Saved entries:
Content starts

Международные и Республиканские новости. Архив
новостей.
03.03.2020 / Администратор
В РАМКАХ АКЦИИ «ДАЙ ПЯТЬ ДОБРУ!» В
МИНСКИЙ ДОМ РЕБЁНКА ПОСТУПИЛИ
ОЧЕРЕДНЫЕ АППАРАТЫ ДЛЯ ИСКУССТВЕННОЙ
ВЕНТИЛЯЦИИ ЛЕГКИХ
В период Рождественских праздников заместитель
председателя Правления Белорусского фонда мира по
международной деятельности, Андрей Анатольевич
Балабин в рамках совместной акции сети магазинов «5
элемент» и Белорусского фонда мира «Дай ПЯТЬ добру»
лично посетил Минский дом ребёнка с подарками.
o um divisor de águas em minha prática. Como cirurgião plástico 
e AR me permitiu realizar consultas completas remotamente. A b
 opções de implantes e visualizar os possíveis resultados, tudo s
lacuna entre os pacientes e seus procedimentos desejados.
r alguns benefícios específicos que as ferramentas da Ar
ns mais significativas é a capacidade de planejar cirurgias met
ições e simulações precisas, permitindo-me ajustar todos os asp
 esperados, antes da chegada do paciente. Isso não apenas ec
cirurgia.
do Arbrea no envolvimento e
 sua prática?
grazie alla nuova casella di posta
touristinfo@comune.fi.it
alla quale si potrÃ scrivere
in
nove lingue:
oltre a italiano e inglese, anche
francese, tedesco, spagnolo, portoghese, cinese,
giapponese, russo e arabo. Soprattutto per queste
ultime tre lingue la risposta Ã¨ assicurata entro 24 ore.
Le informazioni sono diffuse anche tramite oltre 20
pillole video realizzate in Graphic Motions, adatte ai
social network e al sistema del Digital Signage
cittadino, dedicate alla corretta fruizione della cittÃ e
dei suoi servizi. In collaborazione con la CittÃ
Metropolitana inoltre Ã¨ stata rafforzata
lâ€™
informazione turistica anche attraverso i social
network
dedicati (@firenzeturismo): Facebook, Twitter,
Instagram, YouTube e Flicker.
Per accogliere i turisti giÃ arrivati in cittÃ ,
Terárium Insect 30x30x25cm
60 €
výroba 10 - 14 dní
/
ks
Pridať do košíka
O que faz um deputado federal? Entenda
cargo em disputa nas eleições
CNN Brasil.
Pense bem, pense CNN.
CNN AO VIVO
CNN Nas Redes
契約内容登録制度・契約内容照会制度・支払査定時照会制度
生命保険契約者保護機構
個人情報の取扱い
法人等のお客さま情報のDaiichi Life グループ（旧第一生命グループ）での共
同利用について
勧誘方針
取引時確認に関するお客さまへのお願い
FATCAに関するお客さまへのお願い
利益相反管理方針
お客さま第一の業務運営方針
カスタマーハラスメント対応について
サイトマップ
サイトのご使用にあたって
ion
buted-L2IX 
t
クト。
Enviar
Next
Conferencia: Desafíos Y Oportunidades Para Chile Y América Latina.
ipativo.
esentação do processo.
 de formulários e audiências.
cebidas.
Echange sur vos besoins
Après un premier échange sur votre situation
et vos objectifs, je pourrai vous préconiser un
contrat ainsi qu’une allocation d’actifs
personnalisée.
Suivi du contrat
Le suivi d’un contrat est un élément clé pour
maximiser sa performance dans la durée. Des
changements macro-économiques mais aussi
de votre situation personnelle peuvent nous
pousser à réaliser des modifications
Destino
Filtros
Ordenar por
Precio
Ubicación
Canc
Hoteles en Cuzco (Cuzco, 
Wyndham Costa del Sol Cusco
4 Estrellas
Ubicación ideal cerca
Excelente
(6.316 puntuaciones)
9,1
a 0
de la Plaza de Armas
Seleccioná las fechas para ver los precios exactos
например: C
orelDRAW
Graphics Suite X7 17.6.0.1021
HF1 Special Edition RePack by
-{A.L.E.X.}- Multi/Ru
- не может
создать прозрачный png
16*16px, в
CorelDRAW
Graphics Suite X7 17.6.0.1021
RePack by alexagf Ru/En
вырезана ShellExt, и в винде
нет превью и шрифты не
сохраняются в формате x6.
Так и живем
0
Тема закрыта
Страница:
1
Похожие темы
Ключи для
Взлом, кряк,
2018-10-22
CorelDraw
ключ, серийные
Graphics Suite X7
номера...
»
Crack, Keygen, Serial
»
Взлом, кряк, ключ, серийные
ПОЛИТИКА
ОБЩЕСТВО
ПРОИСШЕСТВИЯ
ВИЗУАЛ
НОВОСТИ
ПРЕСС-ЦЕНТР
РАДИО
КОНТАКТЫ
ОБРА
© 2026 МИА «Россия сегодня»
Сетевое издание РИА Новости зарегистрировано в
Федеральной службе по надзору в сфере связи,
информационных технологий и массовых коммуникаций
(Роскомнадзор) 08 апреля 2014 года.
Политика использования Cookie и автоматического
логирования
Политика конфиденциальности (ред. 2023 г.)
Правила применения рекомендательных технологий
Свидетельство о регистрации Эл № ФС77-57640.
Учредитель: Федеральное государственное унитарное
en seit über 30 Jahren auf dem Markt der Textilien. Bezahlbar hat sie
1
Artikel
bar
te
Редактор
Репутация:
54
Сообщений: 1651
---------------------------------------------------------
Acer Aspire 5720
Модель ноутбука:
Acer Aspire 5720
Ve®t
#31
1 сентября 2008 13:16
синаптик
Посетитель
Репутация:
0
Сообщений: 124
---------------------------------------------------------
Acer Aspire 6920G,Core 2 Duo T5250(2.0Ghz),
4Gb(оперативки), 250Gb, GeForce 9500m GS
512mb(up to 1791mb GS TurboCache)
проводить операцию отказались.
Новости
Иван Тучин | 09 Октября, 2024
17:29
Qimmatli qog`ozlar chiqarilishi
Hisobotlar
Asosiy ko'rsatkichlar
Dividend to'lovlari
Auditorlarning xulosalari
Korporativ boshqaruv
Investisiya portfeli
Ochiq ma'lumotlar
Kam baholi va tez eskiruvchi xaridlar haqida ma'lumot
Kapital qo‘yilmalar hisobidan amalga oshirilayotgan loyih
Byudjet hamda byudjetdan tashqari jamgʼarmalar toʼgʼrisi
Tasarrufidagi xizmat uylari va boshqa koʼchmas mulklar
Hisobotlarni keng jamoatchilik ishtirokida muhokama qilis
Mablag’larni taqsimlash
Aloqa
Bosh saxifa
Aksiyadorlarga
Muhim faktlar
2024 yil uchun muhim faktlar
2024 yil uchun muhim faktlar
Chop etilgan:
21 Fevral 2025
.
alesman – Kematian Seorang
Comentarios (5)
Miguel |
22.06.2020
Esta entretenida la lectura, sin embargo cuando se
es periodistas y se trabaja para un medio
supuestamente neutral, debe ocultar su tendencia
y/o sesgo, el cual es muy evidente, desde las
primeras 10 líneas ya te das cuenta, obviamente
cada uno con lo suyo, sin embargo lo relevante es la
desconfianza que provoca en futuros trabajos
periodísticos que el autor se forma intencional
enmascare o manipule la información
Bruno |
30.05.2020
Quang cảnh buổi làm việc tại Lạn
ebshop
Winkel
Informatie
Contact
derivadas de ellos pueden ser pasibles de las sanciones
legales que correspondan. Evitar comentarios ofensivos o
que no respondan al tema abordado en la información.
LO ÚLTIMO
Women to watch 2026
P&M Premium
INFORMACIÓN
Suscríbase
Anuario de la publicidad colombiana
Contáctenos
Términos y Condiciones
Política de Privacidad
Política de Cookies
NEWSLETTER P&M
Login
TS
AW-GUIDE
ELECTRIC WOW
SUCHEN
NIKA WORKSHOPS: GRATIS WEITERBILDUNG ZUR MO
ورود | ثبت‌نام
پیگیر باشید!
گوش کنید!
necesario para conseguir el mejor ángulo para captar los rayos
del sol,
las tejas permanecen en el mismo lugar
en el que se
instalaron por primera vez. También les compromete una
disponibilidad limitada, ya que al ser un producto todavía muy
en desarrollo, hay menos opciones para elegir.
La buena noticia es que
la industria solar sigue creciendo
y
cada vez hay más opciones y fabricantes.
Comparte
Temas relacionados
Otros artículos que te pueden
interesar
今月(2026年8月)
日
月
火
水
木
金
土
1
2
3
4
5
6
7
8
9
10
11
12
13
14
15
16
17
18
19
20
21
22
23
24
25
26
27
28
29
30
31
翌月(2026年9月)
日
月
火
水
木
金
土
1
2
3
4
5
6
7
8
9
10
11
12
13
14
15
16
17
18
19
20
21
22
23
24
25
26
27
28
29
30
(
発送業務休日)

Content ends

### TASK REQUIREMENTS
Present every line from the start of the items down through the line that contains "Pense bem, pense CNN." as a Markdown table with the columns Row and Line, leaving out blank lines.

### RESULT
| Row | Line |
|---|---|
| 1 | Международные и Республиканские новости. Архив |
| 2 | новостей. |
| 3 | 03.03.2020 / Администратор |
| 4 | В РАМКАХ АКЦИИ «ДАЙ ПЯТЬ ДОБРУ!» В |
| 5 | МИНСКИЙ ДОМ РЕБЁНКА ПОСТУПИЛИ |
| 6 | ОЧЕРЕДНЫЕ АППАРАТЫ ДЛЯ ИСКУССТВЕННОЙ |
| 7 | ВЕНТИЛЯЦИИ ЛЕГКИХ |
| 8 | В период Рождественских праздников заместитель |
| 9 | председателя Правления Белорусского фонда мира по |
| 10 | международной деятельности, Андрей Анатольевич |
| 11 | Балабин в рамках совместной акции сети магазинов «5 |
| 12 | элемент» и Белорусского фонда мира «Дай ПЯТЬ добру» |
| 13 | лично посетил Минский дом ребёнка с подарками. |
| 14 | o um divisor de águas em minha prática. Como cirurgião plástico  |
| 15 | e AR me permitiu realizar consultas completas remotamente. A b |
| 16 |  opções de implantes e visualizar os possíveis resultados, tudo s |
| 17 | lacuna entre os pacientes e seus procedimentos desejados. |
| 18 | r alguns benefícios específicos que as ferramentas da Ar |
| 19 | ns mais significativas é a capacidade de planejar cirurgias met |
| 20 | ições e simulações precisas, permitindo-me ajustar todos os asp |
| 21 |  esperados, antes da chegada do paciente. Isso não apenas ec |
| 22 | cirurgia. |
| 23 | do Arbrea no envolvimento e |
| 24 |  sua prática? |
| 25 | grazie alla nuova casella di posta |
| 26 | touristinfo@comune.fi.it |
| 27 | alla quale si potrÃ scrivere |
| 28 | in |
| 29 | nove lingue: |
| 30 | oltre a italiano e inglese, anche |
| 31 | francese, tedesco, spagnolo, portoghese, cinese, |
| 32 | giapponese, russo e arabo. Soprattutto per queste |
| 33 | ultime tre lingue la risposta Ã¨ assicurata entro 24 ore. |
| 34 | Le informazioni sono diffuse anche tramite oltre 20 |
| 35 | pillole video realizzate in Graphic Motions, adatte ai |
| 36 | social network e al sistema del Digital Signage |
| 37 | cittadino, dedicate alla corretta fruizione della cittÃ e |
| 38 | dei suoi servizi. In collaborazione con la CittÃ |
| 39 | Metropolitana inoltre Ã¨ stata rafforzata |
| 40 | lâ€™ |
| 41 | informazione turistica anche attraverso i social |
| 42 | network |
| 43 | dedicati (@firenzeturismo): Facebook, Twitter, |
| 44 | Instagram, YouTube e Flicker. |
| 45 | Per accogliere i turisti giÃ arrivati in cittÃ , |
| 46 | Terárium Insect 30x30x25cm |
| 47 | 60 € |
| 48 | výroba 10 - 14 dní |
| 49 | / |
| 50 | ks |
| 51 | Pridať do košíka |
| 52 | O que faz um deputado federal? Entenda |
| 53 | cargo em disputa nas eleições |
| 54 | CNN Brasil. |
| 55 | Pense bem, pense CNN. |